1)      Ask the vendor to disclose exactly where your data is being stored

2)      Request copies of the service providers’ SAS70 audit summaries to confirm process controls at the data center

  1. If there are no SAS70 reports available, request guest access to the data center to see for yourself

3)      Ask for an asset audit report to affirm hardware configurations and designs

4)      Ask for a detailed outage report for the past 12 month history of the service.

5)      Get your lawyer to vet the SLA and limitation of liability clauses in the contract.

  1. If no SLA is provided, you shouldn’t be talking to that vendor!!
  2. Not all L of L clauses are created equal.  Make sure the L of L doesn’t complete gut the SLA.
  3. Make sure the service provider INCLUDES data center network considerations as part of that SLA

If your ‘spidey sense’ is tingling when exploring any one of these points with your prospective SaaS vendor, use your instincts.  Back away!!

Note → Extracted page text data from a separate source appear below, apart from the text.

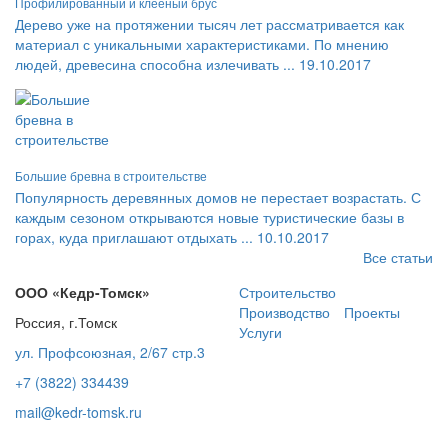
Профилированный и клееный брус
Дерево уже на протяжении тысяч лет рассматривается как
материал с уникальными характеристиками. По мнению
людей, древесина способна излечивать ...
19.10.2017
Большие бревна в строительстве
Популярность деревянных домов не перестает возрастать. С
каждым сезоном открываются новые туристические базы в
горах, куда приглашают отдыхать ...
10.10.2017
Все статьи
ООО «Кедр-Томск»
Строительство
Производство
Проекты
Россия, г.Томск
Услуги
ул. Профсоюзная, 2/67 стр.3
+7 (3822) 334439
mail@kedr-tomsk.ru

I think the lack of control over cloud infrastructure in typical SaaS models also highlights yet again a point I made in a blog post last June about the role of the Channel in cloud computing and the importance of why cloud vendors like 6fusion have a clear demarcation point at the infrastructure level.  I’ll spare you having to go back to sift through that soap-box-like post.  Here is what I wrote then:

We resisted the temptation to become an apps vendor because we are not the ones that should be deciding what apps to run and where to run them. We simply provide the cloud infrastructure and tools to help you build what YOUR customers want and need to integrate with how they run their businesses today.”

I can tell you ConnectWise customers that run that software on our cloud infrastructure certainly have never experienced the type of outage that ConnectWise suffered (present company included!).  But that is not the point.  The point is transparency and control between software and hardware infrastructure, which is, in my humble opinion, too valuable a component to give up when you go with a multi-tenant software solution (SaaS) for mission critical apps (that hasn’t been thoroughly vetted).  I can’t speak for other IaaS types in the market, but 6fusion shares the hardware design specs, security measures and governance documentation with IT service provider and ISV clients and they have a very clearly documented SLA.   Since we wouldn’t subscribe to anything less we think it’s important that our customers don’t either.

But what is even more important is that users have control over their cloud workloads, from creation to resource allocation to a common reboot.  Control means that standard troubleshooting protocols apply and insight into software and hardware failures can be identified and managed more effectively.  I think as cloud becomes more ‘mainstream’ this type of ‘cloud control’ will become requisite for all service providers in the space.  But until then it is up to IT Service Providers and ISVs to do their risk homework when deciding whether or not SaaS is an acceptable risk model for their customers, and their own, internal operations.